Saved entries
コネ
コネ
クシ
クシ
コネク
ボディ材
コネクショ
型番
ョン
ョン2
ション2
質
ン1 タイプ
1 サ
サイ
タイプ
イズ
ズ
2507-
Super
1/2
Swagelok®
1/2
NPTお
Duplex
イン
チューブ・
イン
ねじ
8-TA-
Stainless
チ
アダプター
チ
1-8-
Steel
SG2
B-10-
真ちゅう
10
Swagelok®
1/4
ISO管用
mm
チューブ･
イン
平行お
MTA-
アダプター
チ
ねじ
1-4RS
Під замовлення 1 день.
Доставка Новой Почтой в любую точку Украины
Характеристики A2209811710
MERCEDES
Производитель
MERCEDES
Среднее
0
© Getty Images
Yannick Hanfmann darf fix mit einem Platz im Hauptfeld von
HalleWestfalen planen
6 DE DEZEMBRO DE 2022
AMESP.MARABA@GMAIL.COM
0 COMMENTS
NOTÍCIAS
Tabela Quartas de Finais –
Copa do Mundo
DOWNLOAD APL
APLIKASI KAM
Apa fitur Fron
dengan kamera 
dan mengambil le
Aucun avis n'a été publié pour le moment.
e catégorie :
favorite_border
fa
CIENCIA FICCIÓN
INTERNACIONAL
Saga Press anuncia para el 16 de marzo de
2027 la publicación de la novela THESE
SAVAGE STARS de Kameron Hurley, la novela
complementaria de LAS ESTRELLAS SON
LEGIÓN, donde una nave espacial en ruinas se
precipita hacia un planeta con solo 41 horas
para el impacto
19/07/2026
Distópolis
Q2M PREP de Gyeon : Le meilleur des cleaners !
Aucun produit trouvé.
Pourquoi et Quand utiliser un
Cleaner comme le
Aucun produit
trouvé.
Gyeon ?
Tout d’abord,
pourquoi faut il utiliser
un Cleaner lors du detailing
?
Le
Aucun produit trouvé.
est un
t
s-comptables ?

--

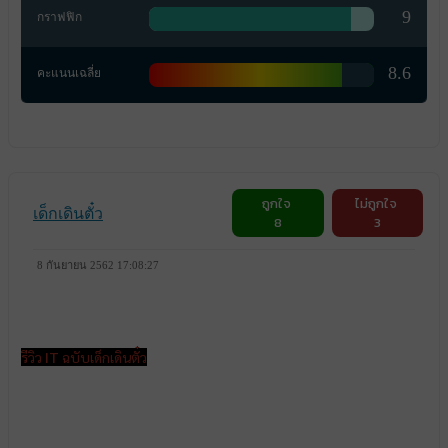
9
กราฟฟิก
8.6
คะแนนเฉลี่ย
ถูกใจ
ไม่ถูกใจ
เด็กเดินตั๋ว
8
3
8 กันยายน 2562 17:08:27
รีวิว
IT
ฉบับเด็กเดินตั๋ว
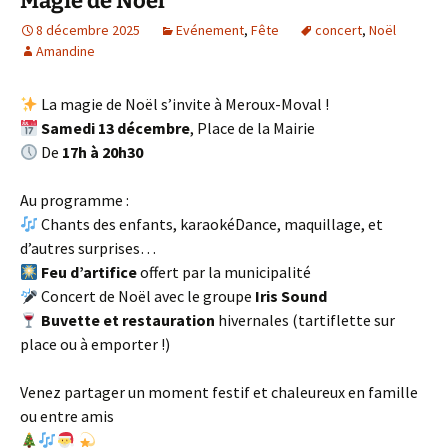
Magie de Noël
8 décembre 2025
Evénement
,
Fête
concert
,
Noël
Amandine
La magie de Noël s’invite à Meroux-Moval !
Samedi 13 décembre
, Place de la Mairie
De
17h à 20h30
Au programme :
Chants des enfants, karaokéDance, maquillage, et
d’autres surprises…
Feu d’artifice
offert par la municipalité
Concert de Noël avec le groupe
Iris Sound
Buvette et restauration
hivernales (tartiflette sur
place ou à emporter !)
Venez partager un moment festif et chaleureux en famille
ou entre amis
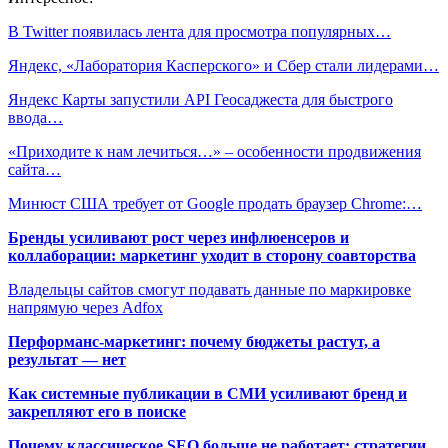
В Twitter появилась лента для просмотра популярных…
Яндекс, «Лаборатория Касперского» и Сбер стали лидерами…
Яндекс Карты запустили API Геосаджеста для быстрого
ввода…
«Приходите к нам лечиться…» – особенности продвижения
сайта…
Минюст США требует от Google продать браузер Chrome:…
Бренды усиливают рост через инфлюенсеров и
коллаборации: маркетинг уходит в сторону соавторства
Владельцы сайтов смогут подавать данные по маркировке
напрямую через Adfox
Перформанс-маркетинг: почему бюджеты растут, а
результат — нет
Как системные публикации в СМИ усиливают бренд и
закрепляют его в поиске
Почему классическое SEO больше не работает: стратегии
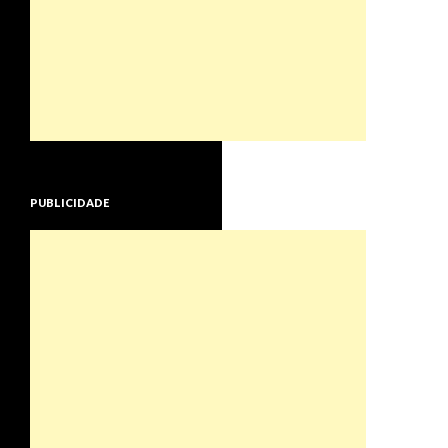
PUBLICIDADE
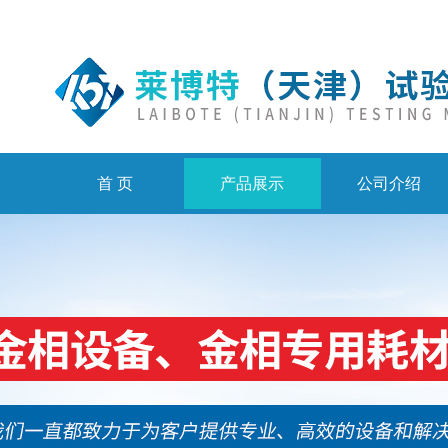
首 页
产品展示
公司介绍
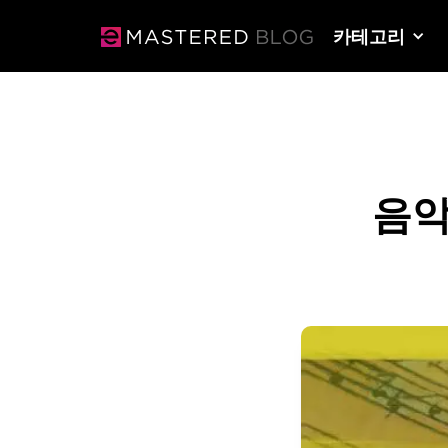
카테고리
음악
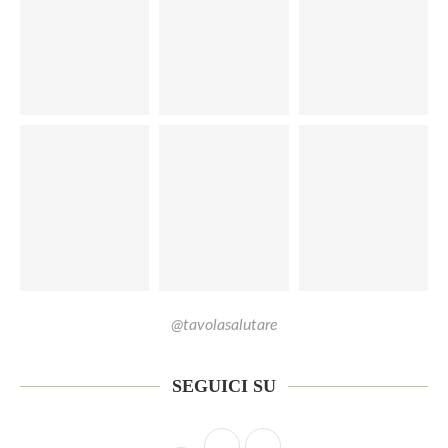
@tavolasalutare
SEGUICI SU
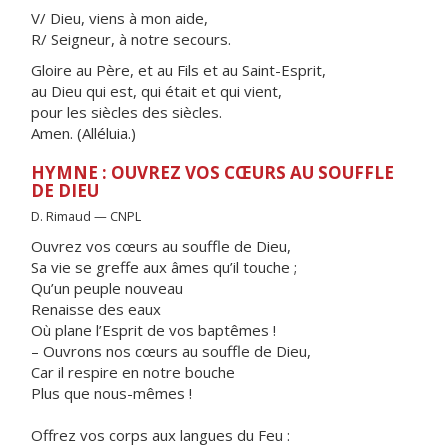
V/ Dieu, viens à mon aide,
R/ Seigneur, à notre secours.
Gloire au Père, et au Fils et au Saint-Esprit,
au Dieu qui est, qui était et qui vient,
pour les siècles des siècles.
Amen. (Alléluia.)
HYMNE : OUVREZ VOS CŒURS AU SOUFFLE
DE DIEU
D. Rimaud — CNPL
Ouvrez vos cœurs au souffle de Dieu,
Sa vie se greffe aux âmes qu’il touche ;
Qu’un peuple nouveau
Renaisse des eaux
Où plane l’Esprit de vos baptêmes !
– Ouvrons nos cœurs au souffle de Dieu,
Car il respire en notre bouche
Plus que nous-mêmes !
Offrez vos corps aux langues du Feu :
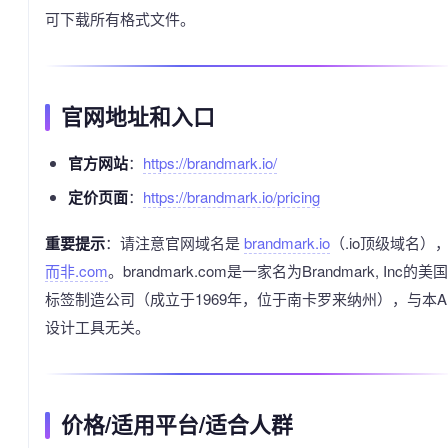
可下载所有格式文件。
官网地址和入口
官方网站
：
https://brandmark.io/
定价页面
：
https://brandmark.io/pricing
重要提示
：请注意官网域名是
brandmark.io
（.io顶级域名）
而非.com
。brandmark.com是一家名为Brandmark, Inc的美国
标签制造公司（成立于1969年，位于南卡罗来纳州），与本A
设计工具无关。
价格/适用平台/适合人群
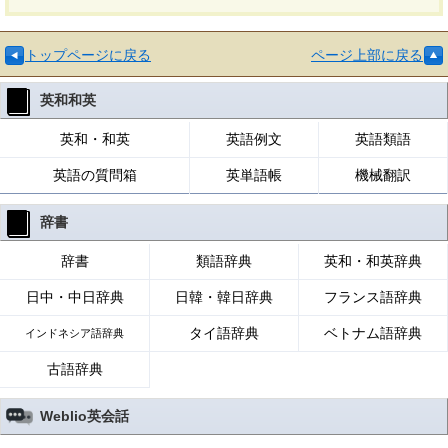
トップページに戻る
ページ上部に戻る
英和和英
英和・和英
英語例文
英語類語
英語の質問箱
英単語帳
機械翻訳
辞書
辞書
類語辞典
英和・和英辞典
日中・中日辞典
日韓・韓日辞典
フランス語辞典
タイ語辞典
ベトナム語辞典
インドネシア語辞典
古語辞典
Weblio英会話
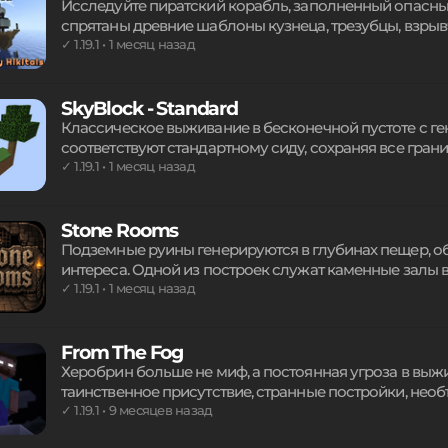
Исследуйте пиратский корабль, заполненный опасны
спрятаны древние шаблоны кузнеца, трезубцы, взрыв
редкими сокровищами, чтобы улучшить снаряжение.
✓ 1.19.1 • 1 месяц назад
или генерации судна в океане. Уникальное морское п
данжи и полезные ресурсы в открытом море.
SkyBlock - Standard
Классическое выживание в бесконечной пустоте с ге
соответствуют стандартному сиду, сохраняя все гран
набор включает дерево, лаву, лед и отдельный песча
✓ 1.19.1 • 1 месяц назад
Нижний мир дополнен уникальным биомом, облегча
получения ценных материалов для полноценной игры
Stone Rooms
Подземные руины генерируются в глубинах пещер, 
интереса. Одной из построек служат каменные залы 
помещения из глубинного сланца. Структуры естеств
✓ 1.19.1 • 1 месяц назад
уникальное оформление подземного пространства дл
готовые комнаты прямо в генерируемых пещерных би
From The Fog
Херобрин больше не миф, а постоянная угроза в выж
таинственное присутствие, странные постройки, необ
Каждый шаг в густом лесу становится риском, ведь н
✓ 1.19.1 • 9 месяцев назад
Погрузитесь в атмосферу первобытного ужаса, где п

* **WHAT TO WORK ON**
Gather every line in the material above that contains the string "brandmark". Count a line only if its letter case matches.

* **EXERCISE ANSWER**
https://brandmark.io/
https://brandmark.io/pricing
brandmark.io
。brandmark.com是一家名为Brandmark, Inc的美国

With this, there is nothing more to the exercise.